We report the first case of Superior Mesenteric Artery thrombosis in a patient with COVID-19 pneumonia in Asia. After favourable evolution of disease with anticoagulant therapy, there was mesenteric ischemia manifested by acute abdominal pain. Though surgical exploration and resection of gangrenous bowel was successful, patient succumbed to vasoplegic shock and multiorgan dysfunction syndrome.
In the course of COVID-19 disease, hypoxia, inflammatory mediators, thrombocythemia, immobilization, sepsis, liver injury secondary to ACE2 receptor expression may predispose to arterial and venous thrombosis [2,3]. In our case, there was serial increase in platelet levels with sustained elevated CRP levels (table1) suggesting reciprocity of thrombotic and inflammatory state.

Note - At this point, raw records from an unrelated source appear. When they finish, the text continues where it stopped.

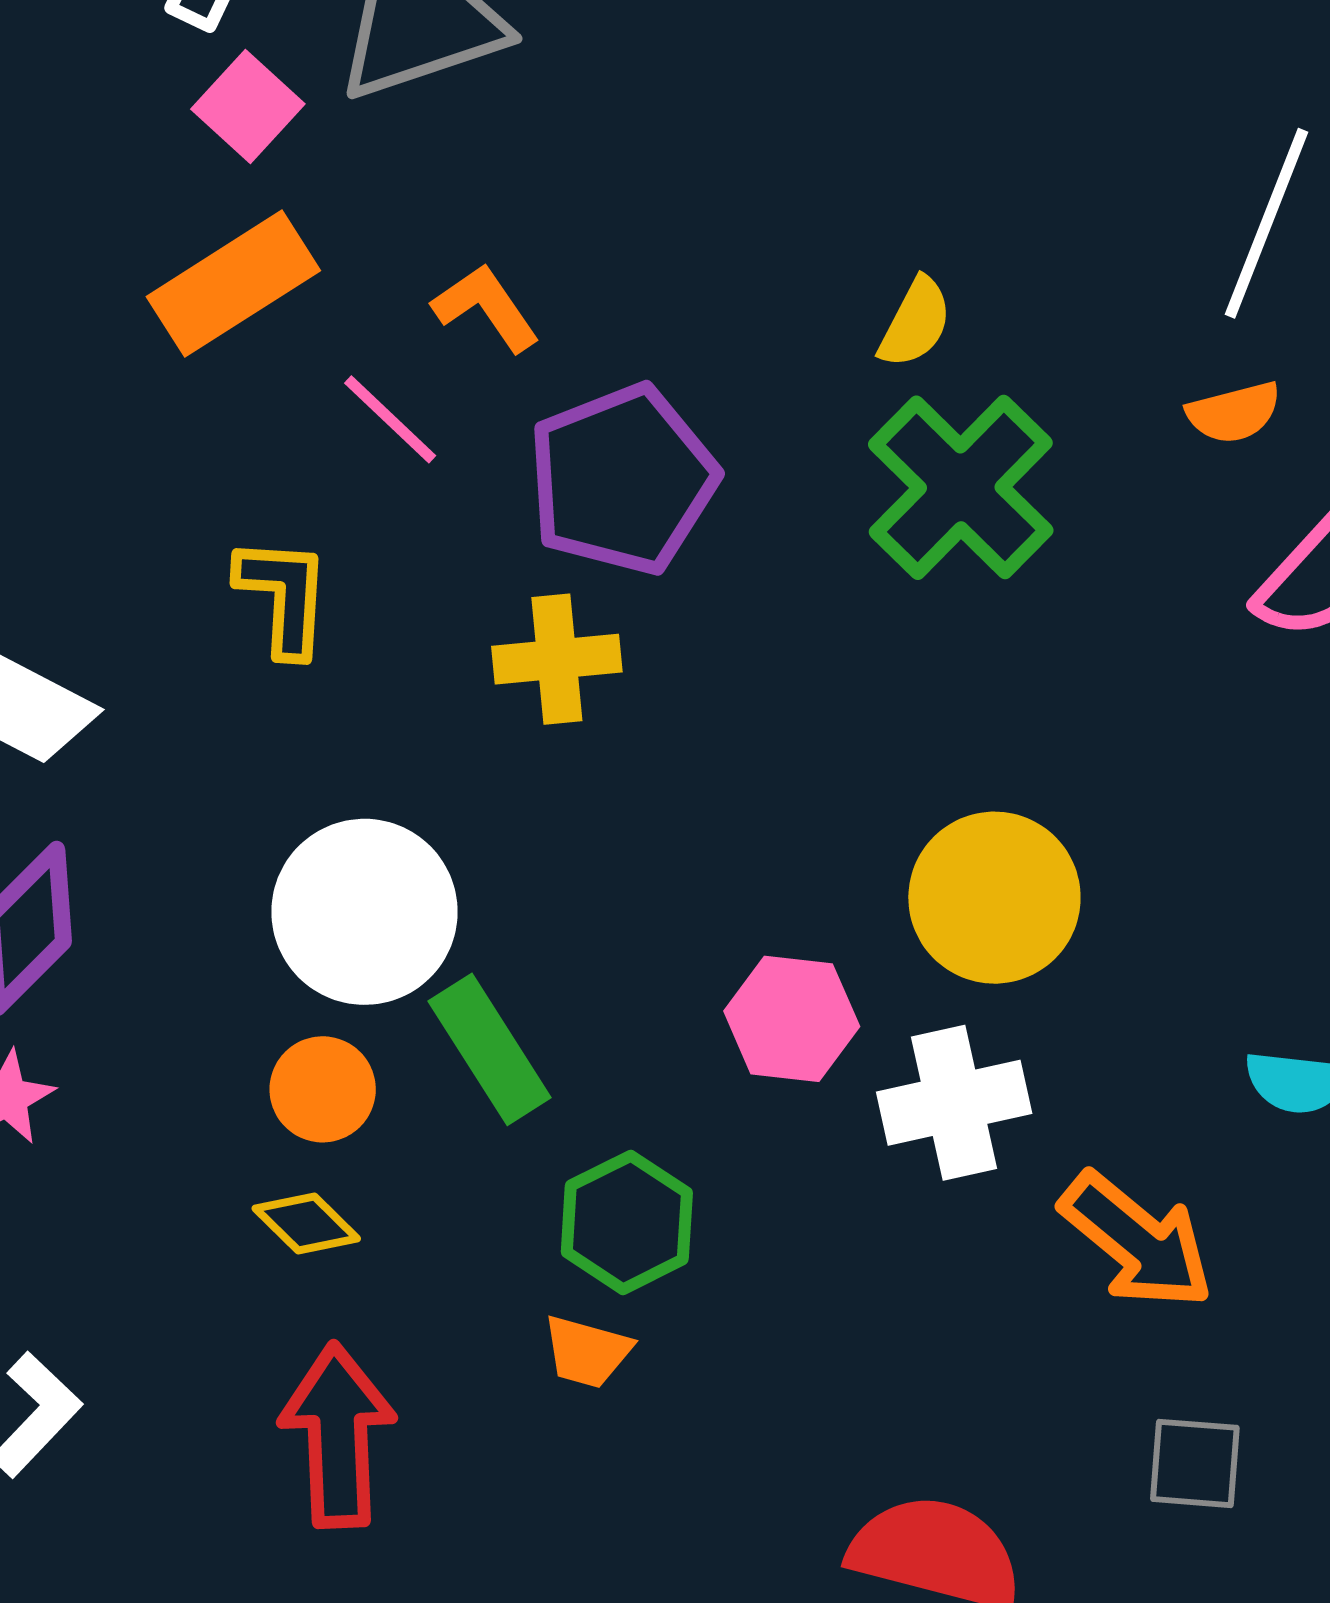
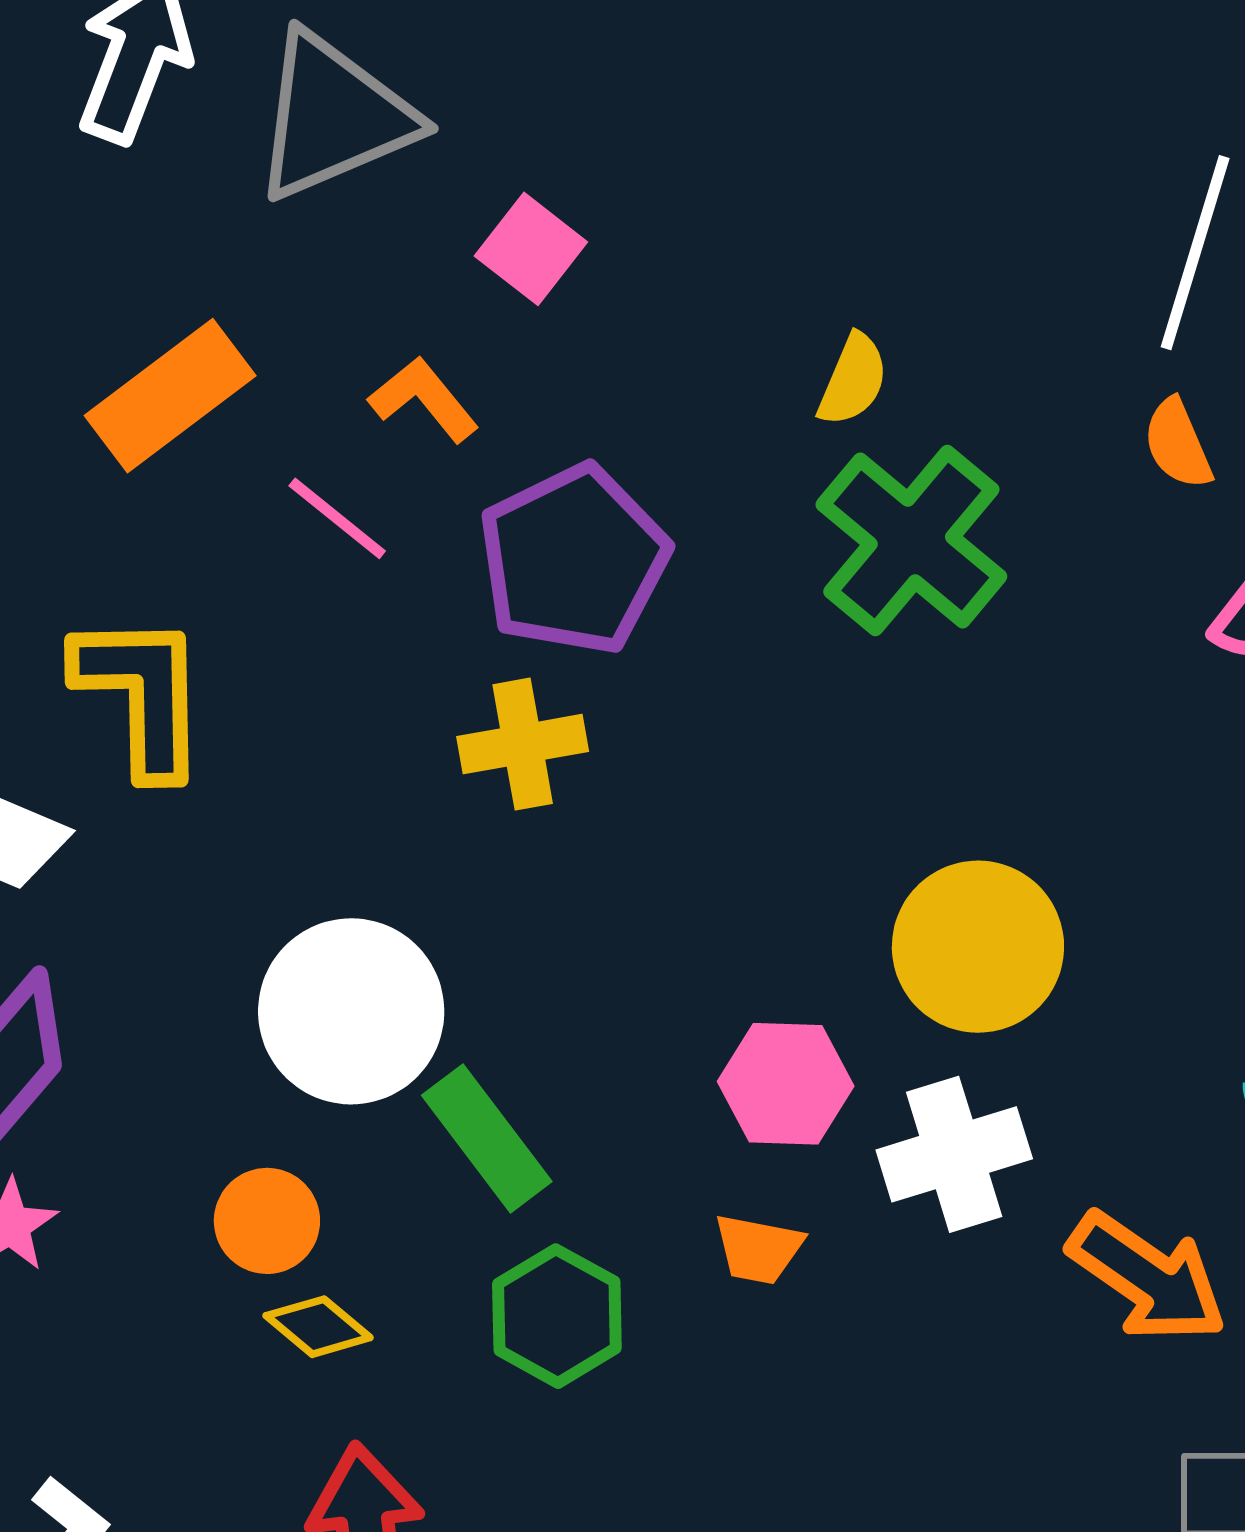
pink square: (248, 107) -> (531, 249), moved
orange semicircle: (1234, 412) -> (1178, 444), turned 86
yellow L-shape: (283, 596) -> (141, 694), moved, size x1.4
orange circle: (323, 1089) -> (267, 1221), moved
green hexagon: (627, 1222) -> (557, 1316), moved
orange trapezoid: (587, 1352) -> (758, 1249), moved

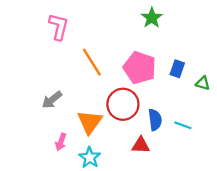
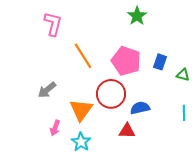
blue semicircle: (155, 120) -> (140, 108), turned -96
cyan line: (183, 125) -> (184, 113), moved, turned 70

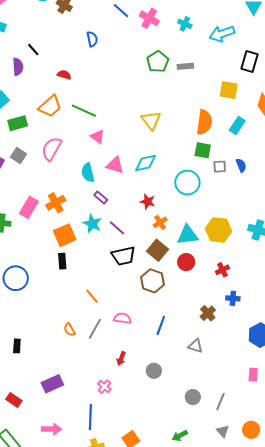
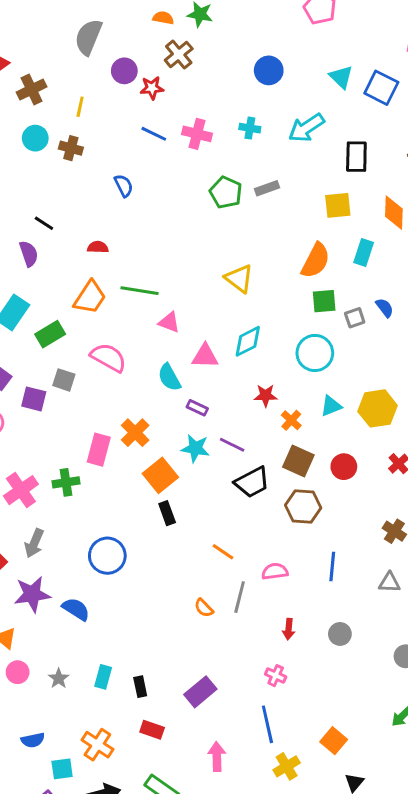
orange semicircle: (204, 122) -> (316, 261), turned 35
pink semicircle: (52, 149) -> (108, 357), turned 105
cyan triangle: (188, 235) -> (331, 406), moved, size x0.7
black rectangle: (17, 346) -> (140, 687), moved
pink arrow: (52, 429) -> (217, 757), turned -78

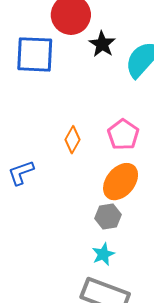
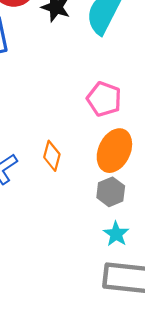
orange diamond: (72, 140) -> (52, 156), moved

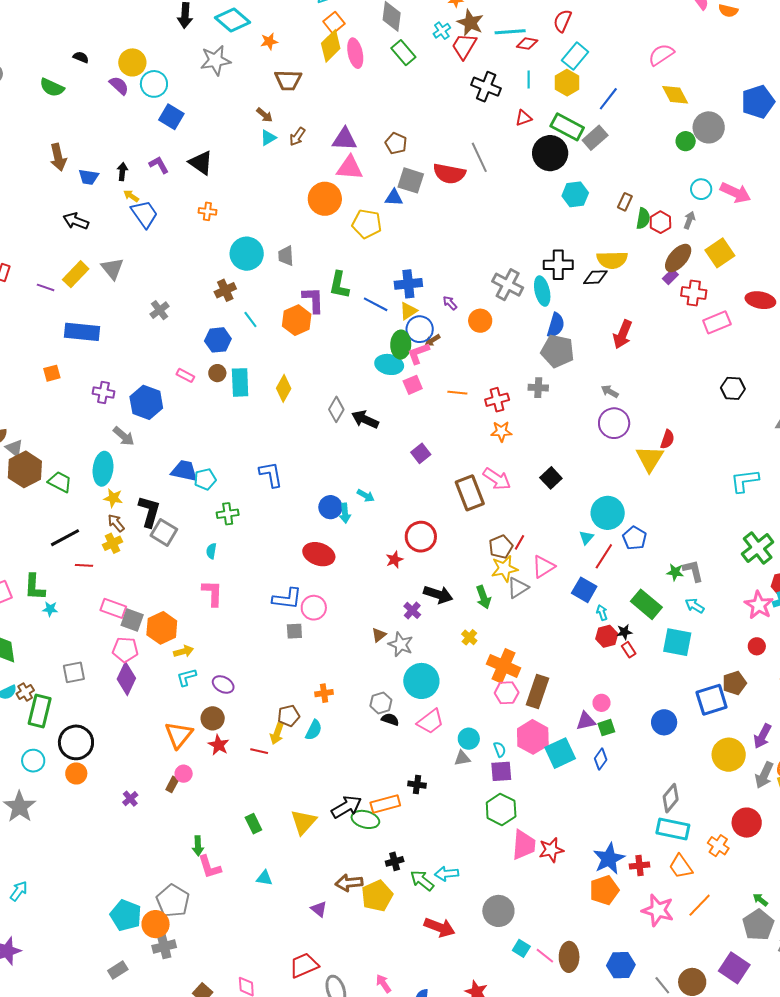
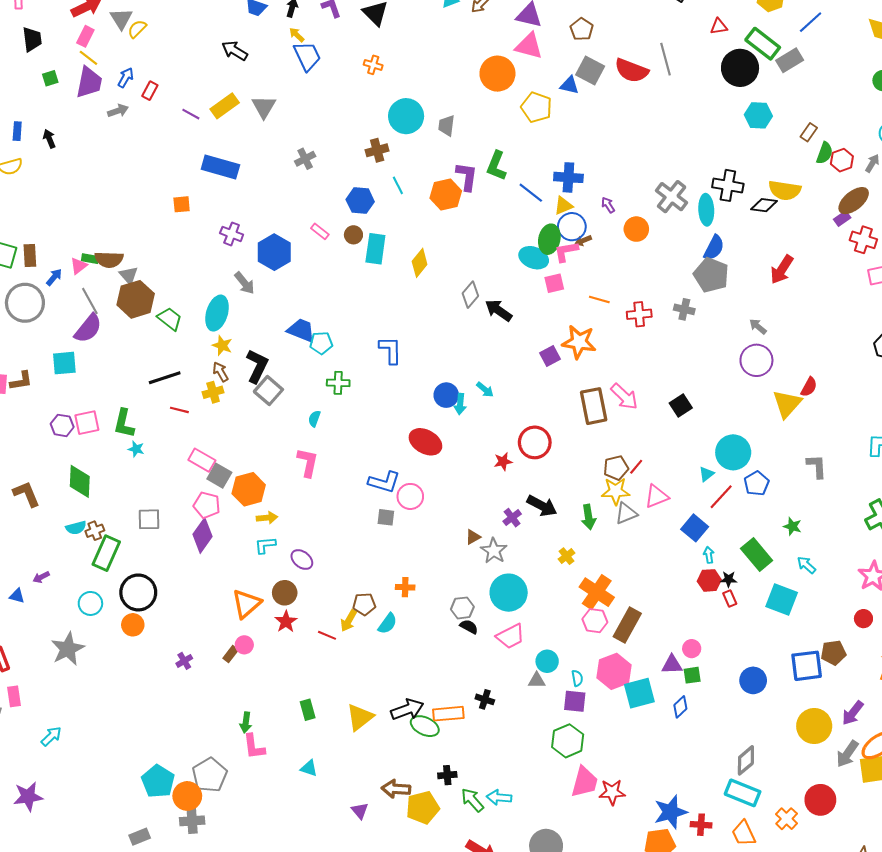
orange star: (501, 431) -> (579, 342), moved, size x1.5
gray L-shape: (693, 571) -> (817, 466), moved

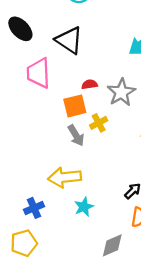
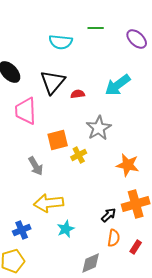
black triangle: (69, 40) -> (53, 82), turned 36
red semicircle: (90, 84) -> (78, 94), moved
gray arrow: (76, 135) -> (36, 166), moved

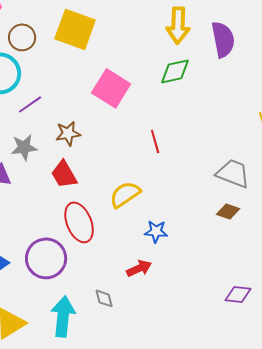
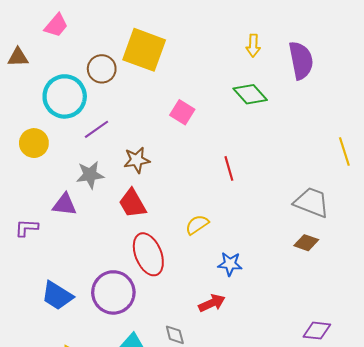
yellow arrow: (178, 25) -> (253, 46), size x0.6
brown circle: (22, 37) -> (102, 69), moved
green diamond: (175, 71) -> (250, 94), turned 60
pink square: (111, 88) -> (182, 112), size x0.6
yellow semicircle: (125, 194) -> (197, 225), size x0.7

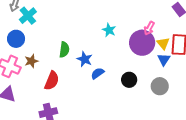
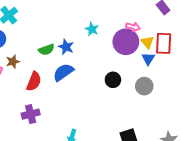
pink arrow: (149, 28) -> (133, 27), turned -104
green semicircle: (64, 50) -> (46, 50), turned 63
blue star: (85, 59) -> (66, 47), moved
blue semicircle: (98, 73) -> (63, 72), moved, size x1.5

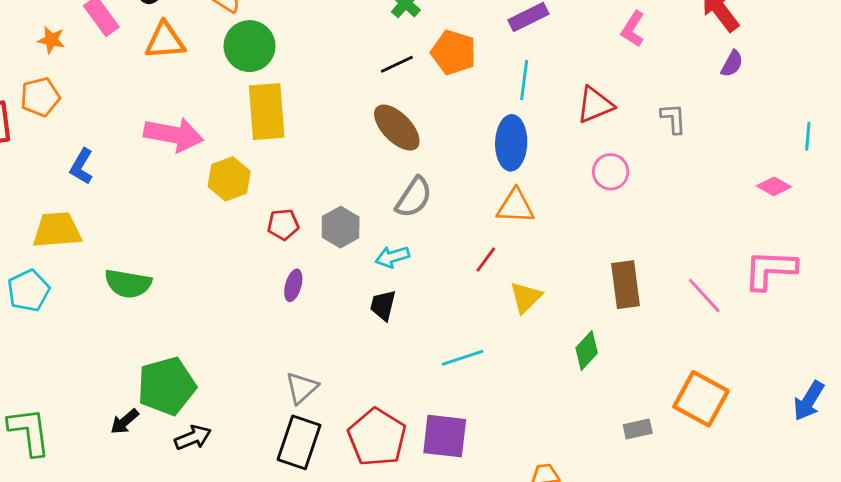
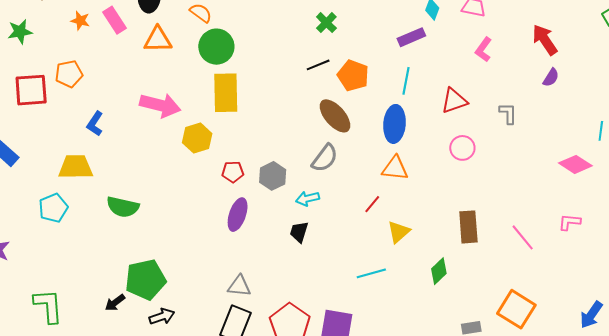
orange star: (51, 40) -> (80, 21), moved
orange pentagon: (453, 52) -> (353, 76), moved
brown ellipse: (397, 128) -> (335, 116), moved
pink diamond: (774, 186) -> (575, 164), size x1.4
pink L-shape: (770, 270) -> (569, 222), size x0.6
purple ellipse: (293, 285) -> (238, 215), size x1.5
cyan line: (463, 358) -> (371, 273), moved
gray triangle: (302, 388) -> (239, 286), turned 45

Till now, only five cases of SMA thrombosis in COVID-19 positive patients are reported in the world till now (3,2,1 patient in Strasbourg, Paris and Italy, respectively) [4-6]. Of these, one patient with multiple comorbidities was managed conservatively but did not survive. In the 4 operated patients, only two(28 years female, 52 years male) survived while one (56 years male) was still on ventilatory support. Surgical procedures performed were: Jejunal resection with laparostomy followed by double jejunostomy and abdominal wall closure 2days later(28 year female), bowel resection and side to side stapled anastomosis (52 years old male). Microthrombi and inflammatory mediators were postulated to cause mesenteric ischemia. Though anticoagulation did improve disease evolution, sudden abdominal pain was noted in both cases, in spite of continuation of anticoagulation in first and after cessation of heparin post discharge in second case. CT Scan was diagnostic in both cases.
In Mesenteric ischemia, the time lag between onset of symptom to treatment is crucial for good outcome. The optimal time for intervention is initial 12 hours from symptom onset, when it is possible to perform vascular surgery effectively without requiring intestinal resection [7]. However, patients with COVID-19 often present late or treatment of respiratory symptoms is given precedence over abdominal symptoms [2]. Mucosal ischemia may further induce massive spread of virus from bowel epithelium leading to vasoplegic shock after surgery, as was noted in our case [8].
In management of any patient with COVID 19 disease, a holistic approach should be adopted with evaluation of digestive symptoms along with respiratory. SMA thrombosis should be suspected if patient has abdominal distension or pain with existing thrombocythemia with increased inflammatory markers. For diagnosis, Contrast enhanced CT Scan should be done and it may need to be repeated to see the progression of disease. Emergency laparotomy may have a favourable outcome if done immediately after onset of abdominal pain and before onset of any new organ failure.